Le tribunal correctionnel de Paris a condamné ce lundi Marine Le Pen à une peine d’inéligibilité de cinq ans avec exécution immédiate et quatre ans d’emprisonnement, dont deux ferme aménageable sous bracelet électronique. Une décision qui compromet sa candidature à la Présidentielle de 2027.
Reconnue coupable de détournement de fonds publics dans l’affaire des assistants parlementaires européens, la cheffe des députés RN Marine Le Pen a été condamnée à une peine de cinq ans d’inéligibilité avec exécution provisoire -ce qui signifie que la peine s’applique immédiatement- ce lundi, par le tribunal correctionnel de Paris.
Elle écope également de quatre ans de prison, dont deux ferme aménagés sous bracelet électronique, et d’une amende de 100.000 euros.
Une décision lourde de conséquences : Marine Le Pen conserve son mandat de députée du Pas-de-Calais, car ce dernier est en cours, mais dans l’attente d’une nouvelle décision de justice, elle ne peut se présenter à aucune élection dans un délai de cinq ans, ce qui inclut l’élection présidentielle de 2027 et les prochaines élections législatives. Marine Le Pen, qui a quitté la salle d’audience avant même de connaître le détail de sa peine pour se rendre au siège parisien du parti, s’exprimera ce lundi soir dans le JT de 20h de TF1. Son avocat a déjà annoncé faire appel de cette condamnation.

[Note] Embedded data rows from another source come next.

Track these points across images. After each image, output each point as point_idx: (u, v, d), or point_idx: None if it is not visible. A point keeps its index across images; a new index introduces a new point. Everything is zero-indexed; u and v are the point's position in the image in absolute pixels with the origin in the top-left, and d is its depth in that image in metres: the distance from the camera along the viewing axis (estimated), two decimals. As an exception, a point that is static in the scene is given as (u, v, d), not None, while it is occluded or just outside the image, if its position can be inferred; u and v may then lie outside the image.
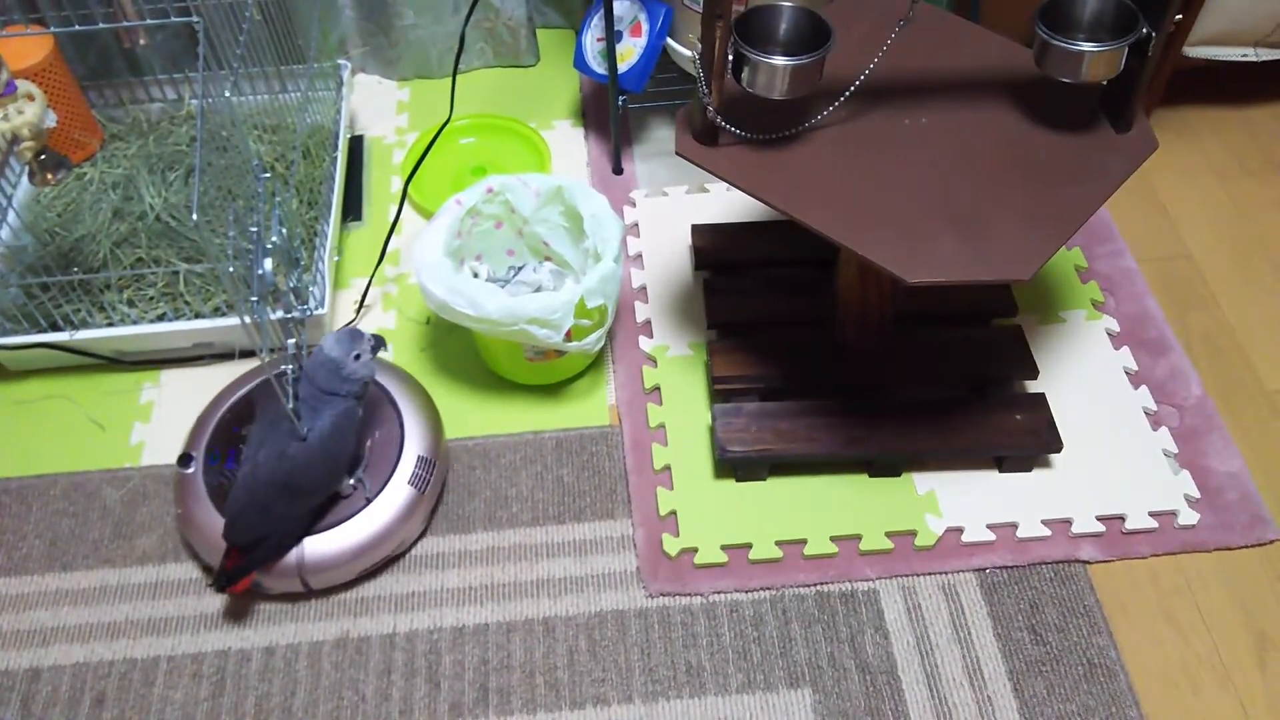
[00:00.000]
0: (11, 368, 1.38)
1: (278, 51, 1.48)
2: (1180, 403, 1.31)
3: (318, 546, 1.14)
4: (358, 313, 1.44)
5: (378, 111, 1.74)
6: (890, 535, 1.19)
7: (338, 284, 1.48)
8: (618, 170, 1.61)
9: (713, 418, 1.26)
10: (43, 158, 1.22)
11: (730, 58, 1.06)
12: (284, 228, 1.21)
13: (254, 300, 1.06)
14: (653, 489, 1.25)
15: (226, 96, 1.09)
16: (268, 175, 1.17)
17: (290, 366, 1.13)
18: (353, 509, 1.16)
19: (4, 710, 1.10)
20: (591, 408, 1.34)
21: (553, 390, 1.36)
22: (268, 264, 1.12)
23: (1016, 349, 1.30)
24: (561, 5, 1.84)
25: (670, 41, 1.53)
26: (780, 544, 1.19)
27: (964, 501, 1.22)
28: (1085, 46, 1.04)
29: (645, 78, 1.51)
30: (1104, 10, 1.07)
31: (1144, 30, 1.03)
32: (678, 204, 1.56)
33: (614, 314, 1.28)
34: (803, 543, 1.19)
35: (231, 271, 1.05)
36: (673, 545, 1.19)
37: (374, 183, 1.62)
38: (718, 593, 1.17)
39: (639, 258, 1.49)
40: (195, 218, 0.89)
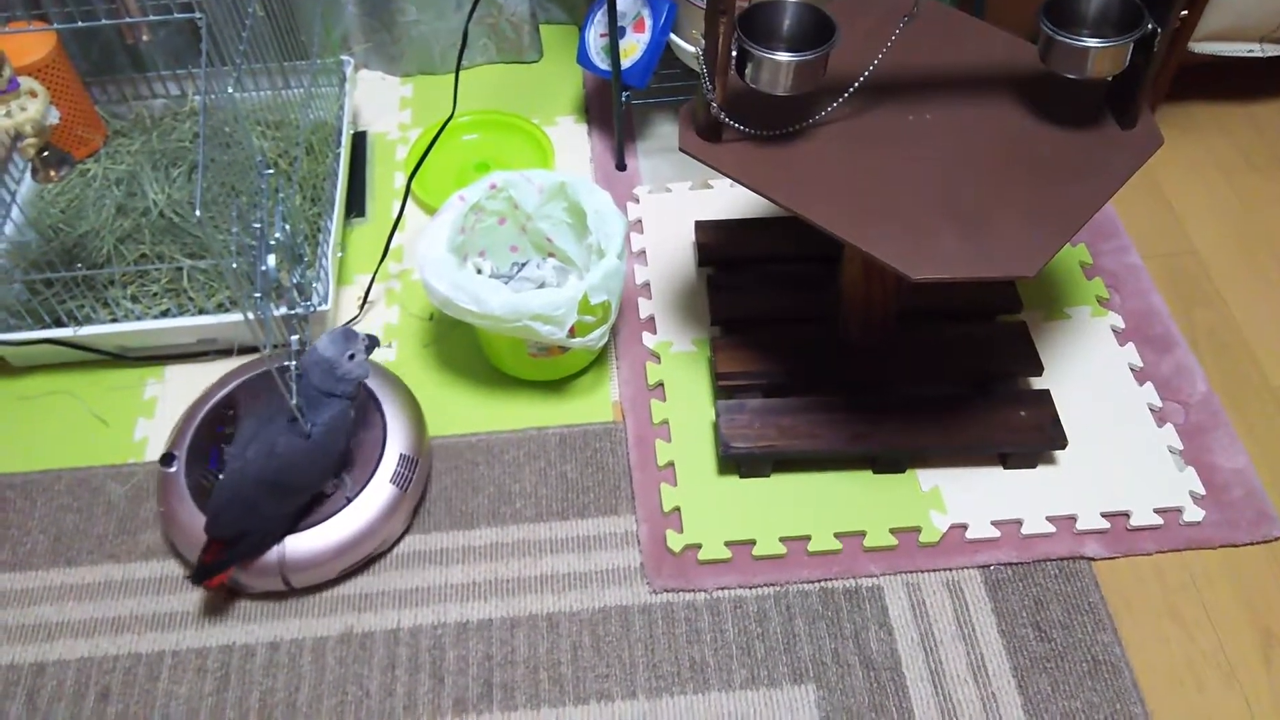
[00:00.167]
0: (16, 363, 1.39)
1: (280, 47, 1.48)
2: (1185, 399, 1.31)
3: (299, 544, 1.13)
4: (361, 309, 1.44)
5: (381, 107, 1.74)
6: (894, 531, 1.19)
7: (341, 280, 1.48)
8: (621, 166, 1.61)
9: (716, 414, 1.25)
10: (46, 154, 1.22)
11: (734, 53, 1.05)
12: (287, 224, 1.21)
13: (257, 296, 1.06)
14: (656, 485, 1.24)
15: (229, 93, 1.09)
16: (271, 171, 1.17)
17: (294, 362, 1.13)
18: (334, 507, 1.15)
19: (10, 705, 1.10)
20: (595, 404, 1.34)
21: (556, 386, 1.36)
22: (271, 260, 1.13)
23: (1021, 345, 1.29)
24: (564, 1, 1.83)
25: (674, 37, 1.53)
26: (784, 540, 1.19)
27: (968, 498, 1.22)
28: (1090, 42, 1.04)
29: (649, 73, 1.51)
30: (1109, 6, 1.07)
31: (1149, 26, 1.03)
32: (681, 200, 1.56)
33: (617, 310, 1.28)
34: (806, 539, 1.19)
35: (235, 267, 1.06)
36: (676, 541, 1.19)
37: (377, 179, 1.62)
38: (721, 589, 1.16)
39: (642, 254, 1.49)
40: (199, 214, 0.89)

Un séisme à deux ans de la présidentielle
La peine d’inéligibilité était attendue, car elle est obligatoire pour le détournement de fonds publics, mais l’exécution provisoire l’était beaucoup moins. Elle continue à s’appliquer en dépit de l’appel.
Dans l’énoncé du jugement, le tribunal a mis en avant le « rôle central » de la cheffe des députés RN dans le système mis en place pour détourner l’argent du Parlement européen : « le tribunal a pris en considération, outre le risque de récidive, le trouble majeur à l’ordre public, en l’espèce le fait que soit candidate à l’élection présidentielle une personne déjà condamnée en première instance », a déclaré la présidente du tribunal Bénédicte de Perthuis.
Huit eurodéputés, dont le maire de Perpignan et vice-président du Rassemblement national, Louis Aliot, ont également été reconnus coupables de détournement de fonds publics.
Douze assistants ont, eux, été déclarés coupables de recel. Le RN est en outre condamné à 2 millions d’euros d’amende, dont 1 million ferme.
Une stratégie « d’enrichissement » du parti
Le tribunal a estimé que le préjudice total était de 2,9 millions d’euros. Soulignant la « gravité des faits », sa présidente a jugé « nécessaire » la peine d’inéligibilité, mettant en avant le « montant des fonds détournés » mais aussi « la qualité d’élu » des personnes condamnées, et « l’atteinte portée à la confiance publique et aux règles du jeu démocratique ».
Au terme de près de deux heures de lecture du jugement, le tribunal a considéré qu’un « système », « centralisé, optimisé » avait bien été mis en place pour permettre au Rassemblement national (ex-Front national) de faire « des économies » en payant, entre 2004-2016, des assistants parlementaires « fictifs » qui travaillaient en réalité pour le parti.
Évoquant une « double tromperie », à l’égard du Parlement européen et des électeurs, la présidente a souligné que le « système » mis en place équivalait à un « contournement des règles des partis politiques et du fonctionnement démocratique ».
« Il a été établi que toutes ces [assistants parlementaires] travaillaient en réalité pour le parti, que leur député ne leur avait confié aucune tâche », qu’ils « passaient d’un député à l’autre », a-t-elle détaillé.
« Il ne s’agissait pas de mutualiser le travail des assistants mais plutôt de mutualiser les enveloppes des députés » pour faire faire « des économies » au parti en étant « directement financé par le Parlement européen », a-t-elle poursuivi, sous les protestations à voix basse de Marine Le Pen.
Lors du réquisitoire, les deux procureurs avaient listé les éléments démontrant, selon eux, la stratégie d' »enrichissement » du parti, « qui a financé avec des emplois fictifs », « sur plus de dix années », « sa propagande et son développement (…) au préjudice de la vie démocratique ».
Les magistrats avaient rappelé que les règles entourant le rôle de l’assistant parlementaire européen ont toujours été les mêmes, balayant la thèse de « l’acharnement politique ».